Clustering in Causal Attention Masking

Authors: Nikita Karagodin, Yury Polyanskiy, Philippe Rigollet

NeurIPS 2024 | Conference PDF | Archive PDF | Plain Text | LLM Run Details

Reproducibility Variable Result LLM Response
Research Type Theoretical This work is a combination of rigorous mathematical results and non-trivial predictions based on analytical insights and numerical simulations.
Researcher Affiliation Academia Nikita Karagodin Yury Polyanskiy Philippe Rigollet Laboratory for Information and Decision Systems, MIT, Cambridge, MA, USA Laboratory for Information and Decision Systems, MIT, Cambridge, MA, USA Department of Mathematics, MIT, Cambridge, MA, USA
Pseudocode No The paper presents mathematical equations and derivations but does not include any explicitly labeled pseudocode or algorithm blocks.
Open Source Code No The NeurIPS Paper Checklist states for Question 5: "The answer NA means that paper does not include experiments requiring code." This indicates that the paper does not provide open-source code for its methodology.
Open Datasets No The paper describes theoretical models and numerical simulations of particle dynamics (e.g., "n = 32 particles initialized uniformly at random on the sphere") but does not utilize a specific, named dataset or provide access information for any dataset used for training or evaluation.
Dataset Splits No The paper describes theoretical models and numerical simulations but does not mention the use of validation splits.
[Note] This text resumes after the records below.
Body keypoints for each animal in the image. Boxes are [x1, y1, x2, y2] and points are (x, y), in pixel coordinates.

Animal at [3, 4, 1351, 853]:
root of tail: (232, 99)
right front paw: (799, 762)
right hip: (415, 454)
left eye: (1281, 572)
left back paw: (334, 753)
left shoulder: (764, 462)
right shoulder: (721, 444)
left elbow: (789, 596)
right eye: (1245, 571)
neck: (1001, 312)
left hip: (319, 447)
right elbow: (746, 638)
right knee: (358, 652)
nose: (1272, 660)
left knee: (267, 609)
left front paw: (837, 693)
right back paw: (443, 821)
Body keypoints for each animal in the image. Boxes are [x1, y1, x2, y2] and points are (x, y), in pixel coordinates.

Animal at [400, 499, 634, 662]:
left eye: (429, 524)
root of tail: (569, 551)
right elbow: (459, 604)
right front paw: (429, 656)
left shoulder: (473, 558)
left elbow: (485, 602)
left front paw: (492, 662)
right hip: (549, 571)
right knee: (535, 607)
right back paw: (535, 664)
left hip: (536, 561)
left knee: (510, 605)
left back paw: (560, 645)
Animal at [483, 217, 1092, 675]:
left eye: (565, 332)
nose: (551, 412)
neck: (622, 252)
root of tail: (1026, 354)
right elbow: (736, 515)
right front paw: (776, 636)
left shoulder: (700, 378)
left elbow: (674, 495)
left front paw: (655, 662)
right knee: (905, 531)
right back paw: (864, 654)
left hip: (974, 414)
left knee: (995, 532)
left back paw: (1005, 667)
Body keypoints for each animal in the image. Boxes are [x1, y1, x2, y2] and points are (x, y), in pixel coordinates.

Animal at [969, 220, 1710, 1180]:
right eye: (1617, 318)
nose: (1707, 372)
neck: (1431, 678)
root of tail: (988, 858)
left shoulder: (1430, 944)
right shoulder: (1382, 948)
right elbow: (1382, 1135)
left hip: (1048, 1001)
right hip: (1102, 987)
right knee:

There is no indication of empirical evaluation on a dataset with standard splits.
Hardware Specification No The paper describes numerical simulations but does not provide any specific details about the hardware (e.g., GPU/CPU models, memory) used to run these simulations.
Software Dependencies No The paper does not list specific software dependencies with version numbers (e.g., Python, PyTorch, or specialized solvers) used for its numerical simulations or derivations.
Experiment Setup Yes In all cases we take simple Query and Key matrices K = Q = Id, temperature β = 9 and final time T = 5000 for n = 32 particles initialized uniformly at random on the sphere. Positions of particles at time T are indicated by a red dot. ... Evolution of the system (CSA) with K = Q = V = I2 with n = 200, d = 2, β = 64, strong Rényi centers (red) and Rényi centers (black) with δ = 4β 1/2.